== Source information ==

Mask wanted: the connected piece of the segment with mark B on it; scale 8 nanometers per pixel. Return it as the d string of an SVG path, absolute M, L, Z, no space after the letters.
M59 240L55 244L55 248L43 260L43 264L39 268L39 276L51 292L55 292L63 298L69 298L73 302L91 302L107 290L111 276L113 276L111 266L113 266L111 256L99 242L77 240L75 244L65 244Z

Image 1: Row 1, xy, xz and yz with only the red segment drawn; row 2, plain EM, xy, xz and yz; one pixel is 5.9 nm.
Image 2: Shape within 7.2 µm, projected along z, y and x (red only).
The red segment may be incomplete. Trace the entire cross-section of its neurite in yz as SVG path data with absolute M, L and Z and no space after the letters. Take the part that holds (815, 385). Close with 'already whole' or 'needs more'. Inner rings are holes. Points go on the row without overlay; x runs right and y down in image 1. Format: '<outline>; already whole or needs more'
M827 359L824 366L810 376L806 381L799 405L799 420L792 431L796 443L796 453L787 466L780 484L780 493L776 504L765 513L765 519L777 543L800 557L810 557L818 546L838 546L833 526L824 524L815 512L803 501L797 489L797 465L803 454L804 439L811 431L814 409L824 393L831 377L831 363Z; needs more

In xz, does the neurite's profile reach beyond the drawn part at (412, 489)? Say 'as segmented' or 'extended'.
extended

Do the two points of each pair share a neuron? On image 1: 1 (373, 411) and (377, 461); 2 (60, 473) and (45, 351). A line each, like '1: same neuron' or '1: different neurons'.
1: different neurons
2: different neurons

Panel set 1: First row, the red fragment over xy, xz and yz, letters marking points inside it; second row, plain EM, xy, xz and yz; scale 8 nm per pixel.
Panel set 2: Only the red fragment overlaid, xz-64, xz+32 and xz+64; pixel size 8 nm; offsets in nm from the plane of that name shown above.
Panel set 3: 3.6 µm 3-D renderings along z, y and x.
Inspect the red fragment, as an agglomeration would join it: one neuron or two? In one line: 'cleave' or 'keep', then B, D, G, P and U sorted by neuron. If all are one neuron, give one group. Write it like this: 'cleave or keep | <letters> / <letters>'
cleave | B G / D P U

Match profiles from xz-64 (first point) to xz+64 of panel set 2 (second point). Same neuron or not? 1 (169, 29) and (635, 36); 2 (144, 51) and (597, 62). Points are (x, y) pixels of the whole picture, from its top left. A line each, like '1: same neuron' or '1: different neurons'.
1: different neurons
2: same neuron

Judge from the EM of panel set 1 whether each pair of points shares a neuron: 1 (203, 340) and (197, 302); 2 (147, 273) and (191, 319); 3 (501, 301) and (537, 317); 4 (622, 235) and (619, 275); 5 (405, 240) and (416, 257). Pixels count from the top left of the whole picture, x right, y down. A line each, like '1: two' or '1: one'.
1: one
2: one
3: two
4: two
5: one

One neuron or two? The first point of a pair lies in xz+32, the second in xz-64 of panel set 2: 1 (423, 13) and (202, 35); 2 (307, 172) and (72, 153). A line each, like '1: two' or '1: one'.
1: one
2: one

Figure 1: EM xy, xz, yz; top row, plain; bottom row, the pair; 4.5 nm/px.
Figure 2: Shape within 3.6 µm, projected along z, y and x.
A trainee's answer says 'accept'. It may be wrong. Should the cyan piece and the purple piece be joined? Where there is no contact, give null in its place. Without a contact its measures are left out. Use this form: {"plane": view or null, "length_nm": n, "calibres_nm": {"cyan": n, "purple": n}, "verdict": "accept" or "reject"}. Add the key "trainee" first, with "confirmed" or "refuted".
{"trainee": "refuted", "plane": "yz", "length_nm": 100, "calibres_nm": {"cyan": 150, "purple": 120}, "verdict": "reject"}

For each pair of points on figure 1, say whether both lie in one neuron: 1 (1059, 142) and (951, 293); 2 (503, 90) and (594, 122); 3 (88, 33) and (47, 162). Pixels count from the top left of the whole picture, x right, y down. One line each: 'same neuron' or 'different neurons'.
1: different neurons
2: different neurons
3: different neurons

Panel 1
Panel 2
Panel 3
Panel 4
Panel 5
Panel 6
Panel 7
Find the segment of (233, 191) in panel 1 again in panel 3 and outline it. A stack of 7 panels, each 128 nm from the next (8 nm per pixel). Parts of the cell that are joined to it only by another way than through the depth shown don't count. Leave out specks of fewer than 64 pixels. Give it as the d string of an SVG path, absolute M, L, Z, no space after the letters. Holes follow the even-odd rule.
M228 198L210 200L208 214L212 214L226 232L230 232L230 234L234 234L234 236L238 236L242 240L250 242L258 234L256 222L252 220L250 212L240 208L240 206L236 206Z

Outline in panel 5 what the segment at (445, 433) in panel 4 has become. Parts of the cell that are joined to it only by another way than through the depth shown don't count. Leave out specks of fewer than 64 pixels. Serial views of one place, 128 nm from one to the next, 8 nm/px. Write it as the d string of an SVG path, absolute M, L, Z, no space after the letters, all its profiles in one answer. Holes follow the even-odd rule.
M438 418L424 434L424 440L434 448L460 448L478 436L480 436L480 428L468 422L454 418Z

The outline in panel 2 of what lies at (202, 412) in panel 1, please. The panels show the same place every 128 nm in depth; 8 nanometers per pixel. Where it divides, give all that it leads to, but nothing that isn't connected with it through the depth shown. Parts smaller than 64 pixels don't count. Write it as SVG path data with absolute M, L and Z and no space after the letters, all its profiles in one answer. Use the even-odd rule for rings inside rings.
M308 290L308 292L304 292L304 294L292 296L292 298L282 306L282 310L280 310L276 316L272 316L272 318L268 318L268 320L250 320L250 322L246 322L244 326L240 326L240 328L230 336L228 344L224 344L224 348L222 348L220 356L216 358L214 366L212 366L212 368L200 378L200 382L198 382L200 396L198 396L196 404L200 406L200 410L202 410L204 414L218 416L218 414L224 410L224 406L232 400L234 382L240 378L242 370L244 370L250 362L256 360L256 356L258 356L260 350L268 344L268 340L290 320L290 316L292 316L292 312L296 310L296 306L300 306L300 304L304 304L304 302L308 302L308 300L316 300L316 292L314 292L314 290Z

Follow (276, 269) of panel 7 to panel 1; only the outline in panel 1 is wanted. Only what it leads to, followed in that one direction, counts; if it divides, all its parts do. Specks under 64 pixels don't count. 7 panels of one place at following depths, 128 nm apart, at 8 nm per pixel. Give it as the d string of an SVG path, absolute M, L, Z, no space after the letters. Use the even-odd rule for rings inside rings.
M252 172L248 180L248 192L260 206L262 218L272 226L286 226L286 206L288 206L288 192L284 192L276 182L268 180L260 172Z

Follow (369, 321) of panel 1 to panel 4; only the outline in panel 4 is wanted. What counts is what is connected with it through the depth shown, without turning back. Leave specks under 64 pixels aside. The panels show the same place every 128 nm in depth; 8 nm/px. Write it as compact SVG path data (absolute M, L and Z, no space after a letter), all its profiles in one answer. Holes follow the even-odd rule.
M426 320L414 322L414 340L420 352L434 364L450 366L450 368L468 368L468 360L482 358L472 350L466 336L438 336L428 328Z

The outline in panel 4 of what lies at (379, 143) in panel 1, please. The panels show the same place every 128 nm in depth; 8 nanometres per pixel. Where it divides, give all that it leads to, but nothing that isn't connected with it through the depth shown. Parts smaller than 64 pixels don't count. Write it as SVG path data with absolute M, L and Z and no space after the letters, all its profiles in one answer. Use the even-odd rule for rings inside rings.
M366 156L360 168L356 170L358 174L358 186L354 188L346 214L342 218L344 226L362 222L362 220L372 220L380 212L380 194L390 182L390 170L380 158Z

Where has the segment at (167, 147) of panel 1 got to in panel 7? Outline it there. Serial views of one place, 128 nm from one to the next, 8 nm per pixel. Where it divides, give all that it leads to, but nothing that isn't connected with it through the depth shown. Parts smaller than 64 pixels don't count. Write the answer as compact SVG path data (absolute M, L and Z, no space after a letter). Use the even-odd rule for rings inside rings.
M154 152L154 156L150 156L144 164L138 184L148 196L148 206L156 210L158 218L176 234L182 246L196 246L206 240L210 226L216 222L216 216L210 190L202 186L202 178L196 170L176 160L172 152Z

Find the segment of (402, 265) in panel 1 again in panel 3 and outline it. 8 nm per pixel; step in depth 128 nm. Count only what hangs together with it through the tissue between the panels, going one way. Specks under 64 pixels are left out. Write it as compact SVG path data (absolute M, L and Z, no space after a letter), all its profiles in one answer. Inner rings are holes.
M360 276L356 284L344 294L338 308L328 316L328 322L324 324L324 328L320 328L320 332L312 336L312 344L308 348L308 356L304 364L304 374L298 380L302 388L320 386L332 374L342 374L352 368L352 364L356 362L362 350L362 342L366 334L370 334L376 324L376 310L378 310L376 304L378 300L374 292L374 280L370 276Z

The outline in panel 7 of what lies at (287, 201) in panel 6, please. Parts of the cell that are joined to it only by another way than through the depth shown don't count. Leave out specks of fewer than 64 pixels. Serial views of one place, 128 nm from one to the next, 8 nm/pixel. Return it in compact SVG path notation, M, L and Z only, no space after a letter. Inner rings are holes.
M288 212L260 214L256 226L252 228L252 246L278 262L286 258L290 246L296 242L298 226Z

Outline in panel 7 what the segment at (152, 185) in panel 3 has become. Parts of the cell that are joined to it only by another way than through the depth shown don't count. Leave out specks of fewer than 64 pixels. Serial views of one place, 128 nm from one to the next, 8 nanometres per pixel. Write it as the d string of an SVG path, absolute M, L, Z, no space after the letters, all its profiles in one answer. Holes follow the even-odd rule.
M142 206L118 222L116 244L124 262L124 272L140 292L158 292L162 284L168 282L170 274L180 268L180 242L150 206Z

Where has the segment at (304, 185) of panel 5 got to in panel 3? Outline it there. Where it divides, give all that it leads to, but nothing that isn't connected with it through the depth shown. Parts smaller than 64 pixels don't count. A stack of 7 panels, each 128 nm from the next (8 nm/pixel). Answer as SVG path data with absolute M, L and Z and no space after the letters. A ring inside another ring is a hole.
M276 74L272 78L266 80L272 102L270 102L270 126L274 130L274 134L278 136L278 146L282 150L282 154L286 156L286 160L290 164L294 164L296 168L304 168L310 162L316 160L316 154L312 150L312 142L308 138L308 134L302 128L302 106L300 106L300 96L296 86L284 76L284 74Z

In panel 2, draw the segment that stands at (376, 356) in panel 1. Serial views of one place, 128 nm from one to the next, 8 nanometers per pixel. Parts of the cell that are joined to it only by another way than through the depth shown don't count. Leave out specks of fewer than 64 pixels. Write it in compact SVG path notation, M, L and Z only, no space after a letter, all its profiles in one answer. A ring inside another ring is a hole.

===

Assignment: For the word "plain", count the lines in the records that contain it. Give the number and no other words.

Task output: 3